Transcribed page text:
--
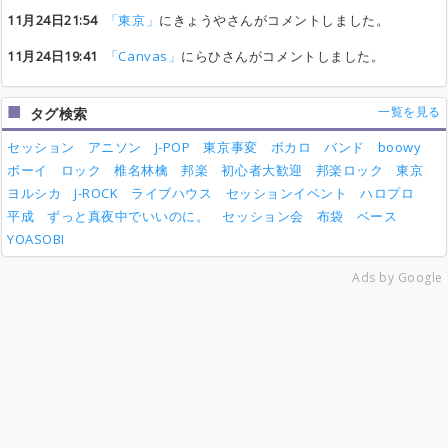
11月24日21:54
「東京」
にきょうやさんがコメントしました。
11月24日19:41
「Canvas」
にらひさんがコメントしました。
一覧を見る
タグ検索
セッション
アニソン
J-POP
東京事変
ボカロ
バンド
boowy
ボーイ
ロック
椎名林檎
邦楽
初心者大歓迎
邦楽ロック
東京
ヨルシカ
J-ROCK
ライブハウス
セッションイベント
ハロプロ
平成
ずっと真夜中でいいのに。
セッション会
布袋
ベース
YOASOBI
Ads by Google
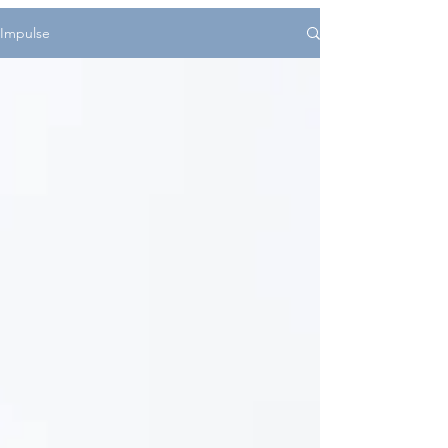
Impulse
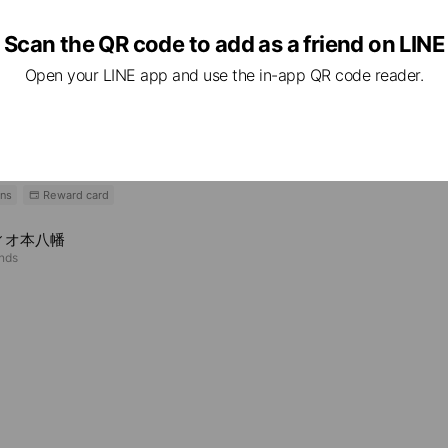
Scan the QR code to add as a friend on LINE
e viewing
Open your LINE app and use the in-app QR code reader.
エ検見川浜
nds
ポー市川
iends
ns
Reward card
ィオ本八幡
ends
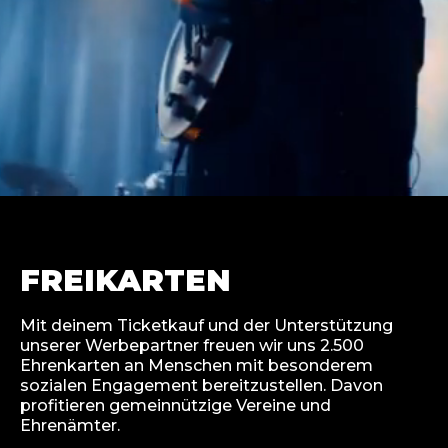
FREIKARTEN
Mit deinem Ticketkauf und der Unterstützung
unserer Werbepartner freuen wir uns 2.500
Ehrenkarten an Menschen mit besonderem
sozialen Engagement bereitzustellen. Davon
profitieren gemeinnützige Vereine und
Ehrenämter.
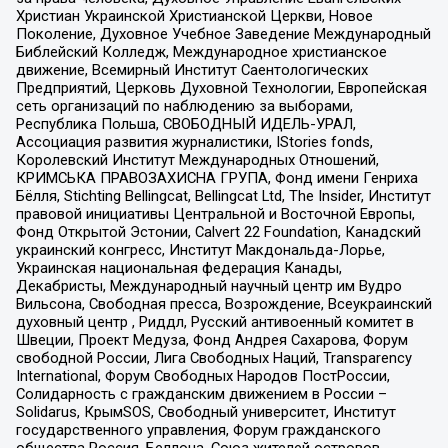
Христиан Украинской Христианской Церкви, Новое
Поколение, Духовное Учебное Заведение Международный
Библейский Колледж, Международное христианское
движение, Всемирный Институт Саентологических
Предприятий, Церковь Духовной Технологии, Европейская
сеть организаций по наблюдению за выборами,
Республика Польша, СВОБОДНЫЙ ИДЕЛЬ-УРАЛ,
Ассоциация развития журналистики, IStories fonds,
Королевский Институт Международных Отношений,
КРИМСЬКА ПРАВОЗАХИСНА ГРУПА, Фонд имени Генриха
Бёлля, Stichting Bellingcat, Bellingcat Ltd, The Insider, Институт
правовой инициативы Центральной и Восточной Европы,
Фонд Открытой Эстонии, Calvert 22 Foundation, Канадский
украинский конгресс, Институт Макдональда-Лорье,
Украинская национальная федерация Канады,
Декабристы, Международный научный центр им Вудро
Вильсона, Свободная пресса, Возрождение, Всеукраинский
духовный центр , Риддл, Русский антивоенный комитет в
Швеции, Проект Медуза, Фонд Андрея Сахарова, Форум
свободной России, Лига Свободных Наций, Transparеncy
International, Форум Свободных Народов ПостРоссии,
Солидарность с гражданским движением в России –
Solidarus, КрымSOS, Свободный университет, Институт
государственного управления, Форум гражданского
общества Россия, Беллона, Союз жителей островов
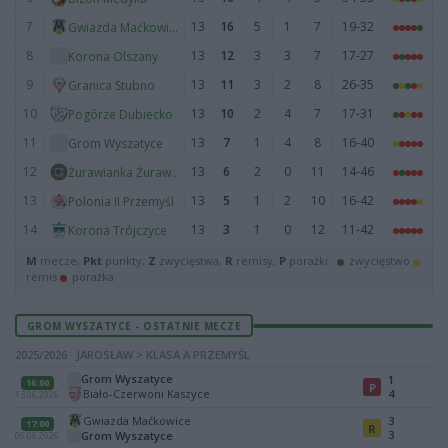
7
13
16
5
1
7
19-32
Gwiazda Maćkowice
8
13
12
3
3
7
17-27
Korona Olszany
9
13
11
3
2
8
26-35
Granica Stubno
10
13
10
2
4
7
17-31
Pogórze Dubiecko
11
13
7
1
4
8
16-40
Grom Wyszatyce
12
13
6
2
0
11
14-46
Żurawianka Żurawica
13
13
5
1
2
10
16-42
Polonia II Przemyśl
14
13
3
1
0
12
11-42
Korona Trójczyce
M
mecze,
Pkt
punkty,
Z
zwycięstwa,
R
remisy,
P
porażki ·
zwycięstwo
remis
porażka
GROM WYSZATYCE - OSTATNIE MECZE
2025/2026 · JAROSŁAW > KLASA A PRZEMYŚL
Grom Wyszatyce
1
16:00
P
Biało-Czerwoni Kaszyce
4
13.06.2026
Gwiazda Maćkowice
3
17:00
R
3
Grom Wyszatyce
06.06.2026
--
TASK TO COMPLETE —
Can you output all of the lines above word for word, leaving the pictures out of your answer?

WRITTEN RESPONSE —
11月24日21:54
「東京」
にきょうやさんがコメントしました。
11月24日19:41
「Canvas」
にらひさんがコメントしました。
一覧を見る
タグ検索
セッション
アニソン
J-POP
東京事変
ボカロ
バンド
boowy
ボーイ
ロック
椎名林檎
邦楽
初心者大歓迎
邦楽ロック
東京
ヨルシカ
J-ROCK
ライブハウス
セッションイベント
ハロプロ
平成
ずっと真夜中でいいのに。
セッション会
布袋
ベース
YOASOBI
Ads by Google
Impulse
Scan the QR code to add as a friend on LINE
e viewing
Open your LINE app and use the in-app QR code reader.
エ検見川浜
nds
ポー市川
iends
ns
Reward card
ィオ本八幡
ends
FREIKARTEN
Mit deinem Ticketkauf und der Unterstützung
unserer Werbepartner freuen wir uns 2.500
Ehrenkarten an Menschen mit besonderem
sozialen Engagement bereitzustellen. Davon
profitieren gemeinnützige Vereine und
Ehrenämter.
Христиан Украинской Христианской Церкви, Новое
Поколение, Духовное Учебное Заведение Международный
Библейский Колледж, Международное христианское
движение, Всемирный Институт Саентологических
Предприятий, Церковь Духовной Технологии, Европейская
сеть организаций по наблюдению за выборами,
Республика Польша, СВОБОДНЫЙ ИДЕЛЬ-УРАЛ,
Ассоциация развития журналистики, IStories fonds,
Королевский Институт Международных Отношений,
КРИМСЬКА ПРАВОЗАХИСНА ГРУПА, Фонд имени Генриха
Бёлля, Stichting Bellingcat, Bellingcat Ltd, The Insider, Институт
правовой инициативы Центральной и Восточной Европы,
Фонд Открытой Эстонии, Calvert 22 Foundation, Канадский
украинский конгресс, Институт Макдональда-Лорье,
Украинская национальная федерация Канады,
Декабристы, Международный научный центр им Вудро
Вильсона, Свободная пресса, Возрождение, Всеукраинский
духовный центр , Риддл, Русский антивоенный комитет в
Швеции, Проект Медуза, Фонд Андрея Сахарова, Форум
свободной России, Лига Свободных Наций, Transparеncy
International, Форум Свободных Народов ПостРоссии,
Солидарность с гражданским движением в России –
Solidarus, КрымSOS, Свободный университет, Институт
государственного управления, Форум гражданского
общества Россия, Беллона, Союз жителей островов
7
13
16
5
1
7
19-32
Gwiazda Maćkowice
8
13
12
3
3
7
17-27
Korona Olszany
9
13
11
3
2
8
26-35
Granica Stubno
10
13
10
2
4
7
17-31
Pogórze Dubiecko
11
13
7
1
4
8
16-40
Grom Wyszatyce
12
13
6
2
0
11
14-46
Żurawianka Żurawica
13
13
5
1
2
10
16-42
Polonia II Przemyśl
14
13
3
1
0
12
11-42
Korona Trójczyce
M
mecze,
Pkt
punkty,
Z
zwycięstwa,
R
remisy,
P
porażki ·
zwycięstwo
remis
porażka
GROM WYSZATYCE - OSTATNIE MECZE
2025/2026 · JAROSŁAW > KLASA A PRZEMYŚL
Grom Wyszatyce
1
16:00
P
Biało-Czerwoni Kaszyce
4
13.06.2026
Gwiazda Maćkowice
3
17:00
R
3
Grom Wyszatyce
06.06.2026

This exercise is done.